Recuerdo que las lavó con cuidado y aplicó un ungüento que refrescó mi piel y calmó el ardor. Luego me dio una serie de instrucciones: si quería que las escamas desaparecieran no debía intentar arrancarlas (y autodestruirme), sino cuidarlas con algo muy parecido a la ternura. Lavarlas cada hora, aplicar ungüentos, no cubrirlas, dejar que se ventilaran, no mirarlas con desprecio: eran los torpes trazos de mi cuerpo tratando de darme un mensaje. Conforme dejé de combatir a mi cuerpo, especialmente a mi piel imperfecta, esas heridas que nunca terminaban de cicatrizar sanaron y se borraron por completo sin dejar marca.
No fue sino hasta que escuché la conversación entre Lena y la doctora Ventress que lo comprendí. Podría parecer que todo en esta vida nos conduce a la muerte. Nuestras células persiguen una fecha de caducidad, los latidos de nuestro corazón se agotan, incluso nuestras mentes son devoradas por el vacío y nuestra memoria se desvanece. Pero no se trata de autodestrucción, sino de cambio. La única regla permanente en este mundo es que todo cambiará. Conforme nuestro cuerpo enferma o envejece hace suya esa metamorfosis. Fluye con el resto de las cosas. Permite que el tiempo lo transforme, que se inscriba en él en forma de cicatrices, arrugas, recuerdos. Es su lenguaje silencioso, su escritura encriptada. Quizá si pudiéramos tener una traducción más exacta sabríamos lo que nos quiere decir: no podemos salir ilesos de la vida, pero vivir tampoco se trata de escapar de la muerte, sino de aprender a transformarnos y eso es sanar.

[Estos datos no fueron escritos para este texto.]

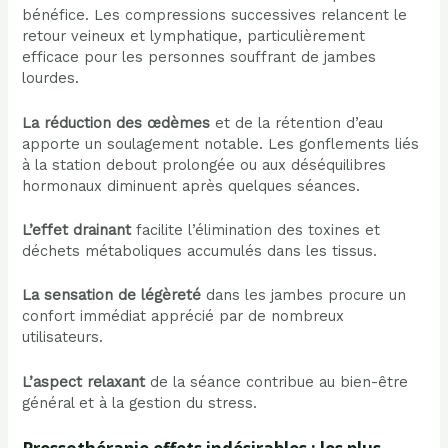
bénéfice. Les compressions successives relancent le
retour veineux et lymphatique, particulièrement
efficace pour les personnes souffrant de jambes
lourdes.
La réduction des œdèmes
et de la rétention d’eau
apporte un soulagement notable. Les gonflements liés
à la station debout prolongée ou aux déséquilibres
hormonaux diminuent après quelques séances.
L’effet drainant
facilite l’élimination des toxines et
déchets métaboliques accumulés dans les tissus.
La sensation de légèreté
dans les jambes procure un
confort immédiat apprécié par de nombreux
utilisateurs.
L’aspect relaxant
de la séance contribue au bien-être
général et à la gestion du stress.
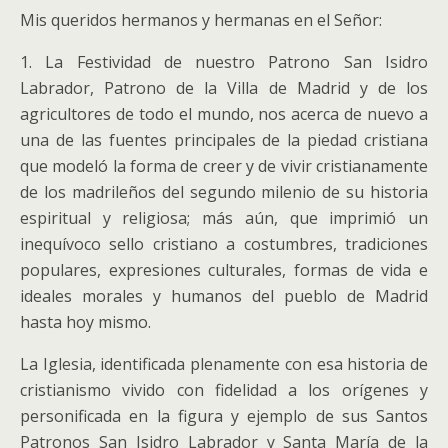
Mis queridos hermanos y hermanas en el Señor:
1. La Festividad de nuestro Patrono San Isidro
Labrador, Patrono de la Villa de Madrid y de los
agricultores de todo el mundo, nos acerca de nuevo a
una de las fuentes principales de la piedad cristiana
que modeló la forma de creer y de vivir cristianamente
de los madrileños del segundo milenio de su historia
espiritual y religiosa; más aún, que imprimió un
inequívoco sello cristiano a costumbres, tradiciones
populares, expresiones culturales, formas de vida e
ideales morales y humanos del pueblo de Madrid
hasta hoy mismo.
La Iglesia, identificada plenamente con esa historia de
cristianismo vivido con fidelidad a los orígenes y
personificada en la figura y ejemplo de sus Santos
Patronos San Isidro Labrador y Santa María de la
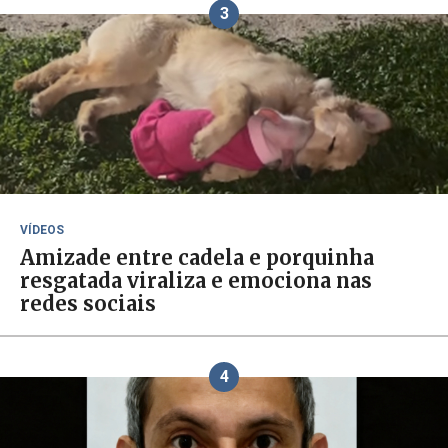
3
VÍDEOS
Amizade entre cadela e porquinha
resgatada viraliza e emociona nas
redes sociais
4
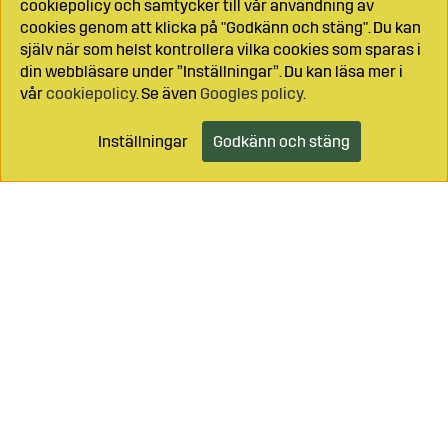
cookiepolicy och samtycker till vår användning av
cookies genom att klicka på "Godkänn och stäng". Du kan
själv när som helst kontrollera vilka cookies som sparas i
din webbläsare under ”Inställningar”. Du kan läsa mer i
vår
cookiepolicy
. Se även
Googles policy
.
Inställningar
Godkänn och stäng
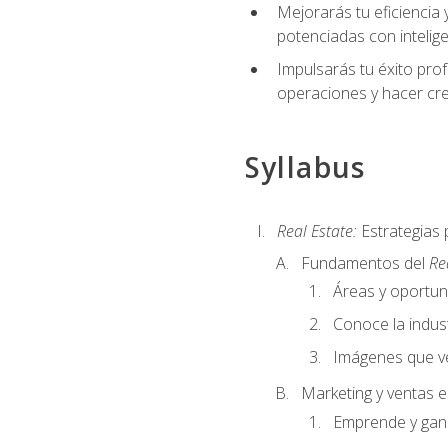
Mejorarás tu eficiencia 
potenciadas con inteligen
Impulsarás tu éxito prof
operaciones y hacer cre
Syllabus
Real Estate:
Estrategias 
Fundamentos del
Re
Áreas y oportu
Conoce la indust
Imágenes que ve
Marketing y ventas 
Emprende y gan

1 En el idioma original de la película, Natalie Portman, quien interpreta a Lena, dice: “Why did my husband volunteer for a suicide mission?”. Esta expresión resultaría poco natural si se tradujera literalmente al español, pero el verbo volunteer en inglés se refiere a alguien que libremente se ofrece a participar en una empresa o a realizar una tarea.